Bijna 80 procent van de huidige thuiswerkers geeft aan ook na de pandemie veel vanuit huis te willen werken, maar dat daar zijn nog lang niet altijd afspraken over zijn gemaakt.
Dit blijkt uit het NEA-COVID-19 onderzoek van TNO onder ruim 8.000 werknemers, dat van 15 november tot en met 17 december 2021 plaatsvond.
Werkplekaanpassing
Werknemers op locatie leefden de coronamaatregelen minder na dan in maart 2021, en 1 op de 3 bleef met milde klachten niet altijd thuis. De meeste werknemers, op locatie als thuis, gaven aan dat de coronapandemie het werk blijvend heeft gewijzigd. Een deel van hen gaf aan dat een werkplekaanpassing nodig is door deze veranderingen.
Werken op locatie
In november 2021 werkte 57 procent van alle werknemers volledig op locatie, 18 procent combineerde thuiswerken met werken op locatie en 25 procent werkte volledig thuis. Dit was het hoogste aandeel werknemers op locatie sinds de start van de pandemie.
De toename komt doordat meer werknemers weer deels op kantoor zijn gaan werken, maar valt ook samen met het meer open zijn van een aantal sectoren, zoals de horeca. Deze sectoren waren tijdens eerdere metingen nog (gedeeltelijk) dicht.

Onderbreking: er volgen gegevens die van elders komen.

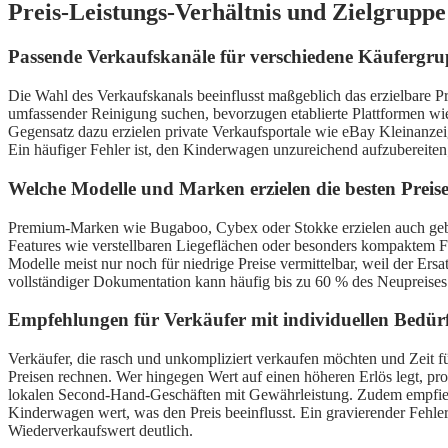
Preis-Leistungs-Verhältnis und Zielgrupp
Passende Verkaufskanäle für verschiedene Käufergr
Die Wahl des Verkaufskanals beeinflusst maßgeblich das erzielbare P
umfassender Reinigung suchen, bevorzugen etablierte Plattformen w
Gegensatz dazu erzielen private Verkaufsportale wie eBay Kleinanzei
Ein häufiger Fehler ist, den Kinderwagen unzureichend aufzubereite
Welche Modelle und Marken erzielen die besten Preis
Premium-Marken wie Bugaboo, Cybex oder Stokke erzielen auch gebrau
Features wie verstellbaren Liegeflächen oder besonders kompaktem 
Modelle meist nur noch für niedrige Preise vermittelbar, weil der Ersa
vollständiger Dokumentation kann häufig bis zu 60 % des Neupreises 
Empfehlungen für Verkäufer mit individuellen Bedür
Verkäufer, die rasch und unkompliziert verkaufen möchten und Zeit fü
Preisen rechnen. Wer hingegen Wert auf einen höheren Erlös legt, profi
lokalen Second-Hand-Geschäften mit Gewährleistung. Zudem empfiehlt 
Kinderwagen wert, was den Preis beeinflusst. Ein gravierender Fehler
Wiederverkaufswert deutlich.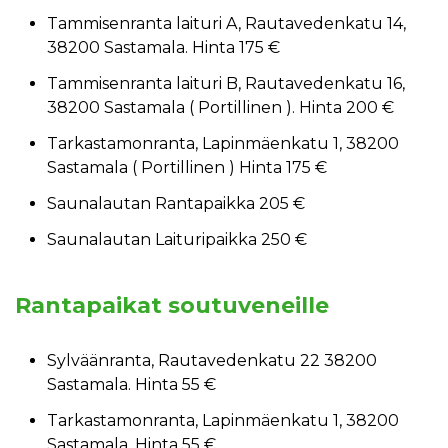
Tammisenranta laituri A, Rautavedenkatu 14,
38200 Sastamala. Hinta 175 €
Tammisenranta laituri B, Rautavedenkatu 16,
38200 Sastamala ( Portillinen ). Hinta 200 €
Tarkastamonranta, Lapinmäenkatu 1, 38200
Sastamala ( Portillinen ) Hinta 175 €
Saunalautan Rantapaikka 205 €
Saunalautan Laituripaikka 250 €
Rantapaikat soutuveneille
Sylväänranta, Rautavedenkatu 22 38200
Sastamala. Hinta 55 €
Tarkastamonranta, Lapinmäenkatu 1, 38200
Sastamala. Hinta 55 €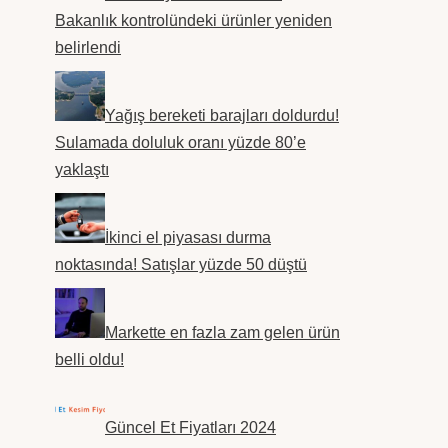
Bakanlık kontrolündeki ürünler yeniden
belirlendi
Yağış bereketi barajları doldurdu!
Sulamada doluluk oranı yüzde 80’e
yaklaştı
İkinci el piyasası durma
noktasında! Satışlar yüzde 50 düştü
Markette en fazla zam gelen ürün
belli oldu!
Güncel Et Fiyatları 2024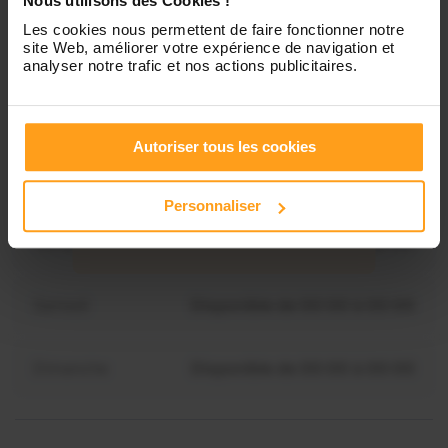
Nous utilisons des Cookies !
Les cookies nous permettent de faire fonctionner notre
site Web, améliorer votre expérience de navigation et
Mardi
Disponible de 00:00 à 00:00
analyser notre trafic et nos actions publicitaires.
Mercredi
Disponible de 00:00 à 00:30
Vous souhaitez connaître les
Autoriser tous les cookies
disponibilités de Celine ?
Jeudi
Disponible de 00:00 à 00:00
Personnaliser
Contactez-nous
Vendredi
Disponible de 00:00 à 00:00
Samedi
Disponible de 00:00 à 00:00
Dimanche
Disponible de 00:00 à 00:00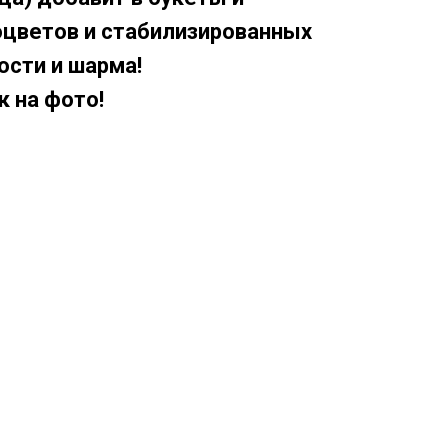
оцветов и стабилизированных
ости и шарма!
к на фото!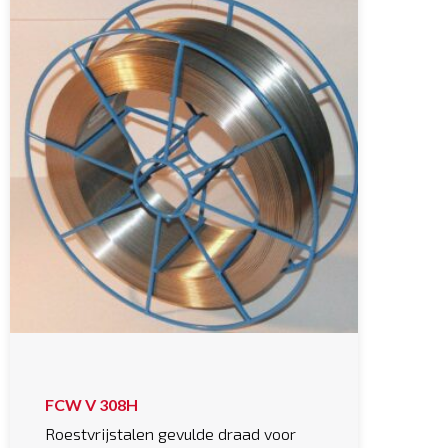
FCW V 308H
Roestvrijstalen gevulde draad voor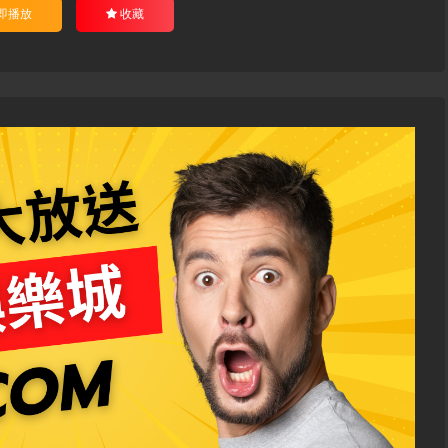
即播放
收藏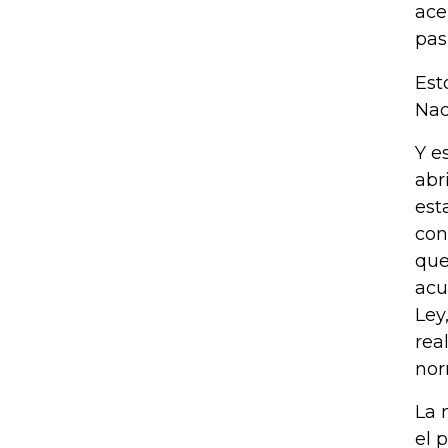
ace
pas
Est
Nac
Y e
abr
est
con
que
acu
Ley
rea
nor
La 
el 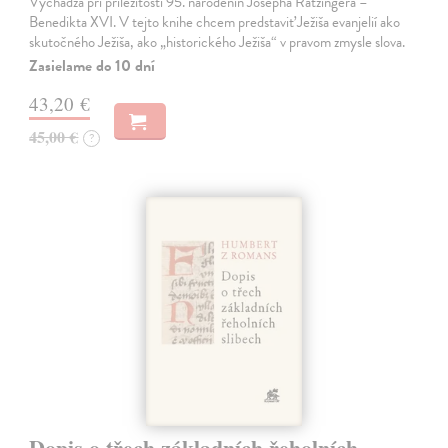
Vychádza pri príležitosti 95. narodenín Josepha Ratzingera –
Benedikta XVI. V tejto knihe chcem predstaviť Ježiša evanjelií ako
skutočného Ježiša, ako „historického Ježiša“ v pravom zmysle slova.
Zasielame do 10 dní
43,20 €
45,00 €
?
Dopis o třech základních řeholních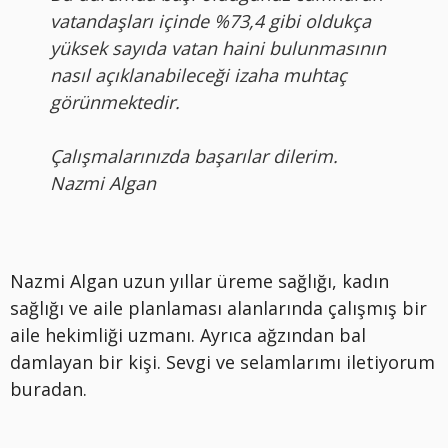
vatandaşları içinde %73,4 gibi oldukça
yüksek sayıda vatan haini bulunmasının
nasıl açıklanabileceği izaha muhtaç
görünmektedir.
Çalışmalarınızda başarılar dilerim.
Nazmi Algan
Nazmi Algan uzun yıllar üreme sağlığı, kadın
sağlığı ve aile planlaması alanlarında çalışmış bir
aile hekimliği uzmanı. Ayrıca ağzından bal
damlayan bir kişi. Sevgi ve selamlarımı iletiyorum
buradan.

Naleven maatregelen lastiger
In vergelijking met begin 2021 is een daling te zien in de mate waarin werknemers de maatregelen daadwerkelijk (kunnen) toepassen. Bijna 60 procent van de locatiewerkers lukte het vaak niet om afstand te houden tot derden, bijvoorbeeld klanten, leerlingen of patiënten, en 40 procent lukte het vaak niet om afstand houden tot collega’s.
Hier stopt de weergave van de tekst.